Perhaps most worrying, though, are the beginning results of the multinational Interphone study sponsored by the International Agency for Research on Cancer, in Lyon, France. Scientists from 13 countries took part in the study, the United States conspicuously not among them. According to Interphone researchers reported in 2008 that after ten years of cell phone use, there is a chance of getting a brain tumor, specially on the side of the head where you use the phone, goes up as much as 40 percent for adults. Interphone researchers in Israel came to know that cell phones may cause tumors of the parotid gland , and an self-governing study in Sweden previous year concluded that people who started using a cell phone before the age of 20 years were five times as likely to develop a brain tumor.

According to one more Interphone study reported a nearly 300% increased risk of acoustic neuroma, a tumor of the acoustic nerve.
As more results of the Interphone study are coming out, I asked David Smith, who has a doctorate in environmental policy from MIT and in 1981 founded an investigative newsletter. He recommended that much of the comfort of our modern lives depends on not caring, we are refusing to recognize the dangers of microwave radiation. “We love our cell phones very much.
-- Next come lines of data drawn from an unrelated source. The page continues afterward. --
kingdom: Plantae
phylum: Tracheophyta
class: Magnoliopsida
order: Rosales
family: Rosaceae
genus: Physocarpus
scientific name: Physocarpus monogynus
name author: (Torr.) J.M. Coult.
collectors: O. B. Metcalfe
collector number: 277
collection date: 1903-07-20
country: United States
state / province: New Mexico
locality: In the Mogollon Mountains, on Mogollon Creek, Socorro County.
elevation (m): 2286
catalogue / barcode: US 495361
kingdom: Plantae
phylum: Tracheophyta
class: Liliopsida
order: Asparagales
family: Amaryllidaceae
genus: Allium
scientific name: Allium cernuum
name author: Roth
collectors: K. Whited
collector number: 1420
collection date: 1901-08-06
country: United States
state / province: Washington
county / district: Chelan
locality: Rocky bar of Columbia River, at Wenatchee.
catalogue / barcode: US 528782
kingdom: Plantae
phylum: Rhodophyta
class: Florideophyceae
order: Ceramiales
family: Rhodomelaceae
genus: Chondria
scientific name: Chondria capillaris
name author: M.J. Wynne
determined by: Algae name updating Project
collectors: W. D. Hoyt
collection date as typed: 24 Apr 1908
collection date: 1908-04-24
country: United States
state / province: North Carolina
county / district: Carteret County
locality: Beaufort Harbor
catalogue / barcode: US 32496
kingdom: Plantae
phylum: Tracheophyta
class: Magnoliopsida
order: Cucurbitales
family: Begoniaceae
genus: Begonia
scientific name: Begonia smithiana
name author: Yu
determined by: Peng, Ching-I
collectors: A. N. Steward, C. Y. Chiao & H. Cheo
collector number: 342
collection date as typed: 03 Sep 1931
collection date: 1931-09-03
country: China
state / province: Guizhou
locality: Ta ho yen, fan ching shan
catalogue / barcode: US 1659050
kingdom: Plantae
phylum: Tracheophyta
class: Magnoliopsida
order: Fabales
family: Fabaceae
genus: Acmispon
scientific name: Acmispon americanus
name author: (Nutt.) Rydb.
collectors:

The example that there’s no danger here is part of a worldview that had to be put into place,” he said

After reading from above we can say that the radiation from cell phones and wireless transmitters affects the human brain, and to get some sense of why the concerns raised in so many studies outside the U.S. are not being seriously raised here, it’s necessary to go back fifty years, long before the advent of the cell phone, to the research of a young neuroscientist named Allan Frey. In fact the studies shows that cell phone can cause problems for health. And it nessessary that we have to find a solution for this problem.